Despite widespread rumors that the governor was going to
release a majority-vote budget alternative, his spokesman now says that
such an alternative will not be released today.
The governor appears to be holding out on releasing his Plan B
all-cuts budget to see if the $400/day average hit to each legislator
forces a deal.
However, Republicans that had been negotiating with the governor for
a tax election seem to be weaker in their interest than they were two
weeks ago amidst a dramatically changing political environment
(redistricting and top-two primary). The governor also probably doesn't
want to release an all-cuts budget that will only be criticized by the
left, the right and the media as draconian.
As I wrote yesterday, there's a legitimate $5 billion problem
if you accept most of the Democrats actions with the "gimmicks" (i.e.

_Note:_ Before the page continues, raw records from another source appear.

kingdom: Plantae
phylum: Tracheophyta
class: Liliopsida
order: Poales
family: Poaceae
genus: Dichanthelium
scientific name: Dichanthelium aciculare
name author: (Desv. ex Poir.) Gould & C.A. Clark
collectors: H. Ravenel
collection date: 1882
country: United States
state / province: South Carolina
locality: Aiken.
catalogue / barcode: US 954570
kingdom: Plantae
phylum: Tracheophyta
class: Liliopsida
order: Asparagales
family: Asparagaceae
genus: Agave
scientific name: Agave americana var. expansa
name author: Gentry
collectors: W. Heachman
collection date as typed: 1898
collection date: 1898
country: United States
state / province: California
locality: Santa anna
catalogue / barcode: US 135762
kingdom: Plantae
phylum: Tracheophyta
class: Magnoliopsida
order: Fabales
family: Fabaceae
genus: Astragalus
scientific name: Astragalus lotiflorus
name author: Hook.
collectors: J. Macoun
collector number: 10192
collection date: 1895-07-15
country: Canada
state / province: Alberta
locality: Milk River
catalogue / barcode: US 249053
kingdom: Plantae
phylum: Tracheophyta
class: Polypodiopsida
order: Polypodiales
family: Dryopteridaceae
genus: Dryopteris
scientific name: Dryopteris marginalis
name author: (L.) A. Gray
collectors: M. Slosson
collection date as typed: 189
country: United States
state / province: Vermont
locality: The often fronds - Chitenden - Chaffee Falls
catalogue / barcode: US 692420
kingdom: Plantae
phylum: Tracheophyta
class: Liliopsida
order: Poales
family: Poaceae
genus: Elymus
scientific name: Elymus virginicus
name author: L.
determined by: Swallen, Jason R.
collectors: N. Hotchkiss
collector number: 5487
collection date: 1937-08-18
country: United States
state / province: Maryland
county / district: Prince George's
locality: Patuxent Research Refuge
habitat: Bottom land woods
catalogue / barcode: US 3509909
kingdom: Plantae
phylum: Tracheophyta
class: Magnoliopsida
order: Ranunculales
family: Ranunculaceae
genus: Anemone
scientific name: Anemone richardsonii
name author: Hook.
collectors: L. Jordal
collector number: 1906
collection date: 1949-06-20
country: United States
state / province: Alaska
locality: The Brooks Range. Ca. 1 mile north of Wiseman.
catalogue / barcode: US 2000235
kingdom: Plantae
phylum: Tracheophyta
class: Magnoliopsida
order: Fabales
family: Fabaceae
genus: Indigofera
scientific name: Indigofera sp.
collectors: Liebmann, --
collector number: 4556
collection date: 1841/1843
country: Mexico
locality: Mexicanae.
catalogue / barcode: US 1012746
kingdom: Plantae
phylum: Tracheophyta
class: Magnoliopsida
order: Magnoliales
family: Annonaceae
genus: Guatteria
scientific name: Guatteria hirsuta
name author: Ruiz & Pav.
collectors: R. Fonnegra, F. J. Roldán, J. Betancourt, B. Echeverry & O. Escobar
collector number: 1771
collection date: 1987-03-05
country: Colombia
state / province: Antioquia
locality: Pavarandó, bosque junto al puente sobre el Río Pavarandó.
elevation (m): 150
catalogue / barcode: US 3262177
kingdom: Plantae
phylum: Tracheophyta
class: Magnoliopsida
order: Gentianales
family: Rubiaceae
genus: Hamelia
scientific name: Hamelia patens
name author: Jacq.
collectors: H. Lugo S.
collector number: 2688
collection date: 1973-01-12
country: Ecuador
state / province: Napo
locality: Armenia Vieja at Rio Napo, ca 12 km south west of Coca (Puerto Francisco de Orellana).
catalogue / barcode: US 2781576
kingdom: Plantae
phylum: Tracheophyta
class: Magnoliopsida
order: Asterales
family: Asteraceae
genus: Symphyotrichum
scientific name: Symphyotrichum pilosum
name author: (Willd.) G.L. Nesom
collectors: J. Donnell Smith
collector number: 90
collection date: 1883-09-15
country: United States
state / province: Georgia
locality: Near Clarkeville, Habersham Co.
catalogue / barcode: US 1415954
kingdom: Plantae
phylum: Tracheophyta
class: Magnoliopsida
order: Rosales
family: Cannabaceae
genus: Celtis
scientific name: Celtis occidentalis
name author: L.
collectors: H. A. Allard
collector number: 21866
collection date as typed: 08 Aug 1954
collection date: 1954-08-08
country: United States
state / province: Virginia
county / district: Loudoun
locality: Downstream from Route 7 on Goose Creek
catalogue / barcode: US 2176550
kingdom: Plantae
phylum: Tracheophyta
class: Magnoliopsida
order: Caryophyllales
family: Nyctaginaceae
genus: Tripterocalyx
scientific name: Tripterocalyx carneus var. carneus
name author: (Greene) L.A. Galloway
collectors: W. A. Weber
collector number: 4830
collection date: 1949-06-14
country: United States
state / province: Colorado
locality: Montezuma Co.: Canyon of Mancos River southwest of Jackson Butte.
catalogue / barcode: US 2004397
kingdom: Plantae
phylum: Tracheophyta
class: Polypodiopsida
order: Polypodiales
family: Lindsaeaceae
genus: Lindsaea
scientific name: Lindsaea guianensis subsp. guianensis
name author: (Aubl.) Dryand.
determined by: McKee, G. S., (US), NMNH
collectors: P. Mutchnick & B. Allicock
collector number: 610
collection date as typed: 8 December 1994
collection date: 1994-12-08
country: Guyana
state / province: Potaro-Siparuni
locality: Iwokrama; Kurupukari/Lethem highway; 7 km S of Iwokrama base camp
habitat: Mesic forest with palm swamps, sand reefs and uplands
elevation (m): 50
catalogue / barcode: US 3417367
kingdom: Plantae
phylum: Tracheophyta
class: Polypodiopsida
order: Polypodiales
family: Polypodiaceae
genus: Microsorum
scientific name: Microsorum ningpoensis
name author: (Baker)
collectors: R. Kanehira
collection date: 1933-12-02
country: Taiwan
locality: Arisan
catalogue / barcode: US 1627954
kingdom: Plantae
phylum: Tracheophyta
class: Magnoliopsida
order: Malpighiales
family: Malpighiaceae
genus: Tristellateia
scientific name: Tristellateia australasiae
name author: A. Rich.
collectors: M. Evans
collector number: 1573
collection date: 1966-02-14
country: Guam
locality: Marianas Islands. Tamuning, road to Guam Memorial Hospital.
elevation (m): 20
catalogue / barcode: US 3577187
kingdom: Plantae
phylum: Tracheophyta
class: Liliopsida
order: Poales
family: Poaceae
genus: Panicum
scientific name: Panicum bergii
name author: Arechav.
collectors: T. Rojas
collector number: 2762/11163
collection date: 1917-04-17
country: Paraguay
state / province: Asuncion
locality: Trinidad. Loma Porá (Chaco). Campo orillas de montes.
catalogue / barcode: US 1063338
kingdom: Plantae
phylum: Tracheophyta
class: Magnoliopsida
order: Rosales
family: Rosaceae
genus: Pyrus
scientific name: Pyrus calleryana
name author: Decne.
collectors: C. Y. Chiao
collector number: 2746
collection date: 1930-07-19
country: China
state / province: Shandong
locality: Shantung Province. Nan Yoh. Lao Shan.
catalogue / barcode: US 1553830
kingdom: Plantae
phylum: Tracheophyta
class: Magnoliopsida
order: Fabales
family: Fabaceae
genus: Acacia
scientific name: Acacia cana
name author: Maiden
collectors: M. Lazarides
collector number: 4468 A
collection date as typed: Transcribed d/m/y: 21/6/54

state building sales, "single flip") stripped out.
That's a lot of cuts for legislators to stomach and the governor
can't expect Republicans to jump to support an all-cuts budget.
And, with a majority of legislators hoping to win higher
office as early as next year, they might just be willing to eat mac and
cheese for a few weeks of forfeited pay rather than vote for all cuts
(Democrats) or tax revenues (Republicans). Reporters are now reviewing legislators Form 700 Statements of Economic Interests (look up your member's) to figure out who can hold out and who can't.